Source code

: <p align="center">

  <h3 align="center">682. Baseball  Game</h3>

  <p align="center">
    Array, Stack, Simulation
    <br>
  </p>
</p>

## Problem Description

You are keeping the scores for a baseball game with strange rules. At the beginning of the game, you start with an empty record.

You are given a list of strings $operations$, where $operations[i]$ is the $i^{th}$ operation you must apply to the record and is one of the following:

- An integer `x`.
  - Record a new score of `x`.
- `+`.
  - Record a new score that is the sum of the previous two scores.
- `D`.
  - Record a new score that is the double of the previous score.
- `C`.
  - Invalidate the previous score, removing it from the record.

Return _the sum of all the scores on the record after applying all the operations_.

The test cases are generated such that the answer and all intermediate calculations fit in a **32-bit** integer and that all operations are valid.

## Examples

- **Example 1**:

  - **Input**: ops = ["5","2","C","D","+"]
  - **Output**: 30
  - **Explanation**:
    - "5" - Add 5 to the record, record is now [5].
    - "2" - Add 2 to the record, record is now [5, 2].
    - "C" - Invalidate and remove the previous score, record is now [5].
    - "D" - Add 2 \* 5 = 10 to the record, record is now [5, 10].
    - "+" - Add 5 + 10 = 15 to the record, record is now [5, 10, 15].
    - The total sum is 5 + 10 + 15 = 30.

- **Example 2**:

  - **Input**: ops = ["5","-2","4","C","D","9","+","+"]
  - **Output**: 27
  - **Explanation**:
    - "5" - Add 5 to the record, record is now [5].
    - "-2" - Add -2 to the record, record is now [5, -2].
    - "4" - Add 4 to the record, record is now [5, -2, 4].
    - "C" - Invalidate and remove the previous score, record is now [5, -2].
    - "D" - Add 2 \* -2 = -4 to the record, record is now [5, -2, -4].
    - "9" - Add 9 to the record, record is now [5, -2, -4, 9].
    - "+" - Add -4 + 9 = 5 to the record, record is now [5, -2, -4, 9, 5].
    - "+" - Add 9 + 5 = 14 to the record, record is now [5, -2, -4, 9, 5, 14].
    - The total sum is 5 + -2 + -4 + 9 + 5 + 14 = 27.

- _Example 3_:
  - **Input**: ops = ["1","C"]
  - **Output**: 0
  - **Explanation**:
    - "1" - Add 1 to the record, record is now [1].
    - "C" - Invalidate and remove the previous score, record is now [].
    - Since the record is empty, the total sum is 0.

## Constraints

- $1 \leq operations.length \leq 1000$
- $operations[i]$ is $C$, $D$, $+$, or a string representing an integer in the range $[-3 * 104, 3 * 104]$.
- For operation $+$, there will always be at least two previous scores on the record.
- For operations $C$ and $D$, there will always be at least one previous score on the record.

········

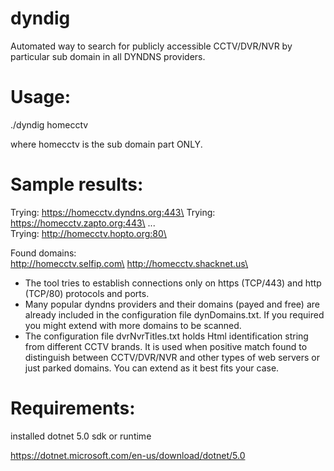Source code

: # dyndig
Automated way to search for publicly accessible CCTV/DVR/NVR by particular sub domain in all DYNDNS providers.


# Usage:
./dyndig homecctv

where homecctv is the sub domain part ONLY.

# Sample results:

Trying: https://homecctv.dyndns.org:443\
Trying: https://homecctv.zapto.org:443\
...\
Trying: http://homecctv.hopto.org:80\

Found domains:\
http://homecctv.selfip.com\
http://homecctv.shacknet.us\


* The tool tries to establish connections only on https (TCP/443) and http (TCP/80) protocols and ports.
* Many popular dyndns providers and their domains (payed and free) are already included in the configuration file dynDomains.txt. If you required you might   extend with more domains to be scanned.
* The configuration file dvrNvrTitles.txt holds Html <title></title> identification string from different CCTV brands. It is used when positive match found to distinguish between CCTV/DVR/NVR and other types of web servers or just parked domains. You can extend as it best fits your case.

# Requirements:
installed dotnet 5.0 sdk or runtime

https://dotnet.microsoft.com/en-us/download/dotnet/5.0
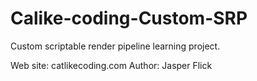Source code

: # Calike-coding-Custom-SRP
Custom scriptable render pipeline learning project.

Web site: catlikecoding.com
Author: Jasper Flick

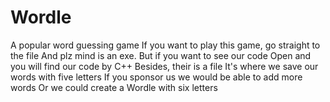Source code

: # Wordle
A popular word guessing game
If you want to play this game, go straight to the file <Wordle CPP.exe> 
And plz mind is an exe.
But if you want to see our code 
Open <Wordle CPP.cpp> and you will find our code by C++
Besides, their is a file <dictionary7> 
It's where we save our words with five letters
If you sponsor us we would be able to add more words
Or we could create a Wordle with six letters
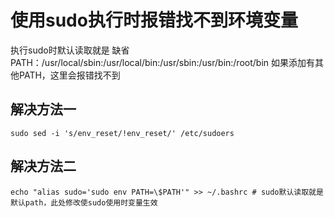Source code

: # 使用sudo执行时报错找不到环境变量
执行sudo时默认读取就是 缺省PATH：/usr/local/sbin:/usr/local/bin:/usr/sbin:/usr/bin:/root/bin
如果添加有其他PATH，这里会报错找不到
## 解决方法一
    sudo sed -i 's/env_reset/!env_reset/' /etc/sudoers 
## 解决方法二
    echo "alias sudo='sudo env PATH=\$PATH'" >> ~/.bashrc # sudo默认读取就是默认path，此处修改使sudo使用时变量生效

········

__Brief__: Among the records above, how many lines carry the string "domains"? Reply with the number alone.

__Written response__: 3